Norah Sat 02-Nov-24 18:39:07

I'd not be particularly happy if our children "admitted to wondering" why they're spread over 20 years. I'd leave it alone.

FWIW, they are siblings, 100% related to each other, but why ask?

CariadAgain Sat 02-Nov-24 18:33:01

Babs03

Families were close lipped back in the day, lots of secrets, mainly because communities were closer knit and if it had come out about your aunt the family could have been judged harshly. Also parents didn't always fill in the gaps with family histories, talking about things with the kids wasn't the done thing, my mother didn't tell us that my aunty had previously been married, then divorced, before she married the uncle we had always known, until we found out from our aunty herself when we were teenagers.

That doesn't surprise me - ie the more "close lipped". It would have certainly been useful to me to know that my mother was particularly old-fashioned (compared to other peoples in my generation) and why (well she had been brought up by a woman two generations older than her - rather than one generation).

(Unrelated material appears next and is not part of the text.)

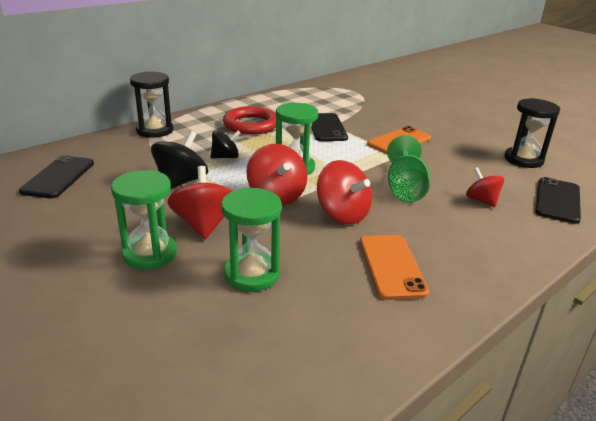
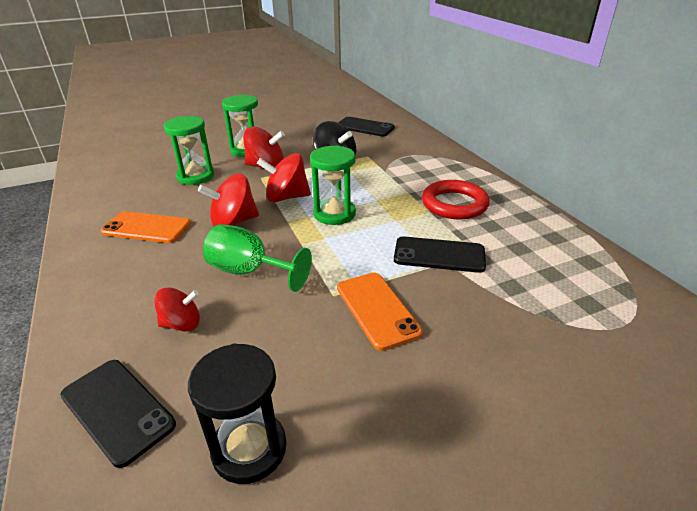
camera: 110 degrees right, 5 degrees up
black hourglass [130,71,173,138] -> none
black spinning top [211,131,240,159] -> none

So very very "close-lipped" indeed. Just a terse comment more than once of "Well I was entitled to go down the aisle in white" made by her and I was quite surprised when she did mention that my "auntie" had had a brief affair - which seemed to be a tit-for-tat for the fact my "uncle" had had one first.

Possibly/probably why I want a good explanation of any/every decision a person or the Government has made since - ie because nothing much ever did get explained. The odd bit of a parent being "modern" and saying anything was when my father occasionally disapproved of what she'd done so much that he told me. Knowing my father - I have a bit of a suspicion it was done to reinforce his comment to me one time of "Your mother will expect you to be a carer to her in years to come - don't do it!" He started that one off with telling me "When you gave your mother money for keep - she kept it all" (yep...she did "ask" for quite a bit more than my friends were paying) ....".........but, when your mother asked your brother for keep = she put it all to one side and gave it back to him when he bought a house (along with another person - as he'd just got married)". Well that certainly helped my decision that my brother was going to be the carer if she did ever need one....

Babs03 Sat 02-Nov-24 17:52:13

Families were close lipped back in the day, lots of secrets, mainly because communities were closer knit and if it had come out about your aunt the family could have been judged harshly. Also parents didn't always fill in the gaps with family histories, talking about things with the kids wasn't the done thing, my mother didn't tell us that my aunty had previously been married, then divorced, before she married the uncle we had always known, until we found out from our aunty herself when we were teenagers.

Sparklefizz Sat 02-Nov-24 17:37:20

I believe Eric Clapton, the musician, grew up thinking that his birth mother was his sister, until he found out aged 17. It was common back in the day and actually it was better, imo, that the baby was kept in the family than adopted by a stranger.

RosiesMaw2 Sat 02-Nov-24 17:08:45

You say it doesn’t bother you, then leave well alone.
Or, alternatively do some proper family research (birth certificates, marriage certificates etc) and find out fir yourself.
Anecdotal evidence or opinions based on old photographs are not actual evidence.
From the length of your posts it sounds very much as if it does bother you - so why hesitate?